When asked how much later kids should stay up during the summer, the experts’ advice ranged from about an hour for younger kids to up to two hours for teens. During the school year, “We call it ‘school plus two,’ ” Schneeberg said, meaning that, on weekends, you shouldn’t let your child sleep in more than two hours beyond their school day wake-up time. “But I think it fits perfectly for the summer.”
Many parents reason that their teens can stay up late in the summer because they’re also able to sleep in. But the sleep experts had several concerns about that. Letting teens stay up all hours can lead to a disruption of their circadian rhythms and can encourage them to eat too many junky late-night snacks, Sterni said. In addition, she pointed out, when teens sleep in during the day, they are losing opportunities to exercise and socialize and spend time with their families.

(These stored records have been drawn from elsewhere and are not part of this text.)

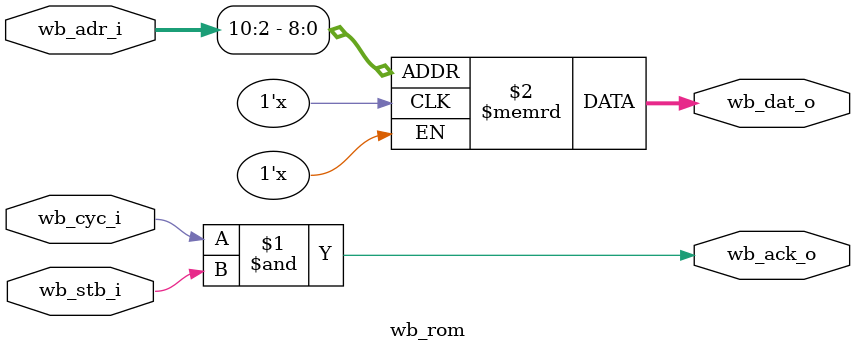
<source format=sv>
`timescale 1ns/1ps

module wb_rom #(
    parameter SIZE = 512,
    parameter FILE = "boot.rom"
) (
    input  logic        wb_cyc_i,
    input  logic        wb_stb_i,
    output logic        wb_ack_o,
    input  logic [10:0]  wb_adr_i,
    output logic [31:0] wb_dat_o
);

    logic [31:0] mem [SIZE];

    assign wb_ack_o = wb_cyc_i & wb_stb_i;
    assign wb_dat_o = mem[wb_adr_i[10:2]];

endmodule

</source>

When it comes to teens and summer sleep times, Scheeberg said, “I always say to parents, you can’t make them go to sleep” but you have a better chance of controlling when they get up.

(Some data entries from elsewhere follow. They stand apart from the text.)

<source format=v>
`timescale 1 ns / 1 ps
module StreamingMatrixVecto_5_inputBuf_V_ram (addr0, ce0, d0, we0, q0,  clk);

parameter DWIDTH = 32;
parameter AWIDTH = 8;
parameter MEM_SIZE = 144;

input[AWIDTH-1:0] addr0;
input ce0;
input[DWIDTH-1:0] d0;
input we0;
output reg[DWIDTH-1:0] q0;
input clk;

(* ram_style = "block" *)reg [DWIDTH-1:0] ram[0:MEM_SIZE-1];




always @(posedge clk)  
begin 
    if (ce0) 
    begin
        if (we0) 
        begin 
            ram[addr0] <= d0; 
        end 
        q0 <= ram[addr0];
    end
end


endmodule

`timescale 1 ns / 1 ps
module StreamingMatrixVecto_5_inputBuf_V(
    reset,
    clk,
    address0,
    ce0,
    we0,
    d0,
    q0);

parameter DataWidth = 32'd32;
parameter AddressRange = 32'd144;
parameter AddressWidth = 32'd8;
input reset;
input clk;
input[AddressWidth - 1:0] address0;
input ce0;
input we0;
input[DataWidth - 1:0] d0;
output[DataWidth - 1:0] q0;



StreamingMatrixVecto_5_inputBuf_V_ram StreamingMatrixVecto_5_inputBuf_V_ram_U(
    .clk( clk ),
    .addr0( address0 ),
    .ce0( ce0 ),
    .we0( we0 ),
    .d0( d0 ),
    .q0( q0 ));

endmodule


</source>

She encourages parents to focus on circadian cues that help teens wake up: light; food; caffeine; activity; social interaction. So, if you’re hoping your teen will get up at 9:30, you might open their curtains, prepare breakfast and arrange for a friend to come over to play basketball.
In addition to urging parents not to stray too far from school-year bedtimes, sleep experts encourage maintaining as many other aspects of the routine as possible during the summer. “I’m a big proponent of limiting electronics at a certain time regardless of whether it’s summer or not. Encourage reading, encourage being outside, encourage something else,” Sterni said. “But I get it; I raised two boys. You’re going to stretch it a little; a little’s fine.”
You can also try to stick to the routine when traveling. Schneeberg suggested you still bring a bedtime basket when you’re on the road, for example, and Kitsaras suggested that instead of reading a book, you talk over that day’s adventures as a relaxing activity before bed. But don’t fret if kids are up late because of a delayed plane, or a visit with relatives. And you shouldn’t be so rigid about the routine that you get stressed when it doesn’t occur, whether during the school year or in the summer.
Bedtime routines are only productive if you do them “in a very proactive, interactive, positive way with your children,” Kitsaras said. “If you replace them with anxiety, stress, and a rushedness, that will go against everything that we are proposing.” The bond created between parent and child is “the vital element,” he said.